Jim Minick’s novel of faith healing begins with a disastrous fire

In Jim Minick’s debut novel, Fire Is Your Water, it’s summer 1953 in the mountains of central Pennsylvania. Ada and Will, both about twenty, work at the Howard Johnson’s service plaza on the turnpike. The relationship that develops is rocky, in part because of their spiritual differences.

Photo: Cyndi Williams

Ada, a church-going farm girl, has earned a reputation for “powwowing,” the traditional faith-healing of some Pennsylvania Dutch. With chants and prayers, her uncle has tutored her in the use of her natural gift. Bitter that God let his mother die at his birth, Will has no use at all for religion, or for faith in general. But what Ada and Will share is a deep connection with nature: Will rescues a wounded raven, whom he names Cicero, while Ada finds solace in her blueberry patch.

In the novel’s dramatic opening scene, Ada and her mother struggle to save their cows as the family barn burns in a ferocious fire. The trauma attacks Ada’s faith and takes away her healing power. One central question the narrative raises: will Ada’s gift return in time to help Will when he needs it?

Between the third-person chapters featuring Ada and Will, Minick splices in first-person interludes from the often foul-beaked raven, ultimately telling each of the novel’s events from all three points of view. Cicero cuts beneath the surface of things and has no illusions about life. Yet he learns from experiences with Will and others and picks up a rudimentary language: “[A]ll of a sudden, I understood words—not the specifics, but the idea of them. How they’re magical little vessels, letters strung together like rafts on the river of a sentence, the ocean of a story. The view from [the] nest suddenly seemed smaller, the world at once larger. All I wanted to do was listen.”

Cicero sometimes becomes philosophically lyrical, commenting that “maybe a feather, a black one anyway, is the ghost of a flame. Like you’re sitting around a campfire at night, staring at that space between each flicker. There a flicker disappears, and that space of emptiness becomes a black feather full of stars. So a feather is just a spark to ignite the air.”

As the title suggests, fire is one of the novel’s recurrent images. Ada realizes in church “that somehow hers was a story of fire, her life defined by flame—like it was water she needed to drink. She needed that tingling power, that fire of healing, of the Holy Spirit. That fire that burns but also cleans away all sins.”

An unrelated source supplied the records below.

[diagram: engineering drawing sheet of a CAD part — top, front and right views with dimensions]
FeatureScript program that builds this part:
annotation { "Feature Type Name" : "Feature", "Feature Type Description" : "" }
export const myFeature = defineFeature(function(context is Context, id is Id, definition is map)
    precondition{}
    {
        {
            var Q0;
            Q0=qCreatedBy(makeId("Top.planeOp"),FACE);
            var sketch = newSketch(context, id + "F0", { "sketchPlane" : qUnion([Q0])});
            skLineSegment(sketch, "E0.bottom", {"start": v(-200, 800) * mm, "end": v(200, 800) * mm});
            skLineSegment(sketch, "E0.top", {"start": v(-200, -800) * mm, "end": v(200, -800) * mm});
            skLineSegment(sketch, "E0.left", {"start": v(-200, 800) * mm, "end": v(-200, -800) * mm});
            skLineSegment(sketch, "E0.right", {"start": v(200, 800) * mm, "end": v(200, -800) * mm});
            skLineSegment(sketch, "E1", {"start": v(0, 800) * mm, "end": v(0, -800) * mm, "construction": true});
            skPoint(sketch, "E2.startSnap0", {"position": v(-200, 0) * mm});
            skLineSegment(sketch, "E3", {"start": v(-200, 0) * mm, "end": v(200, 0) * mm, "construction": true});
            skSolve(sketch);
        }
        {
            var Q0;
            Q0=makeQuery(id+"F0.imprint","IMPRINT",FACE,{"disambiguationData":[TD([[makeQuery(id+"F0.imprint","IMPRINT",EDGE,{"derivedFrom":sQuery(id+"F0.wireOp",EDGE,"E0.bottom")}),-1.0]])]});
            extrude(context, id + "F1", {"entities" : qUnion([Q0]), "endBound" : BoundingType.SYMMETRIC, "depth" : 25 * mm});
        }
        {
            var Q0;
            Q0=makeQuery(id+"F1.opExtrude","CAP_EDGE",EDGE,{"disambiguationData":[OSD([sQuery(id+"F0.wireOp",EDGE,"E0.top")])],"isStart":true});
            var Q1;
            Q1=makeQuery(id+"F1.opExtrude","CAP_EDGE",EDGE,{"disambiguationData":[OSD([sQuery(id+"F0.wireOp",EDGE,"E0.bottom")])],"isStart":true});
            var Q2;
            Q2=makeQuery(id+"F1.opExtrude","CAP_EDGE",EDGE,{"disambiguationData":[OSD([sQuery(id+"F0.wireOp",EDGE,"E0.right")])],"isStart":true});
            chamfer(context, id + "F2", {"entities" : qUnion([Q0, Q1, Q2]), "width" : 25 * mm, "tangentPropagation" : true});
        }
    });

This is a multi-layered novel, full of observations and revelations, thoughts that come to the three protagonists in real time as they attempt to make sense of their own experiences. It’s a thinking person’s novel on many levels, yet much of it reads with the simplicity of a young-adult story, offering a level of detail that allows readers to experience what the protagonists observe on an intimate level.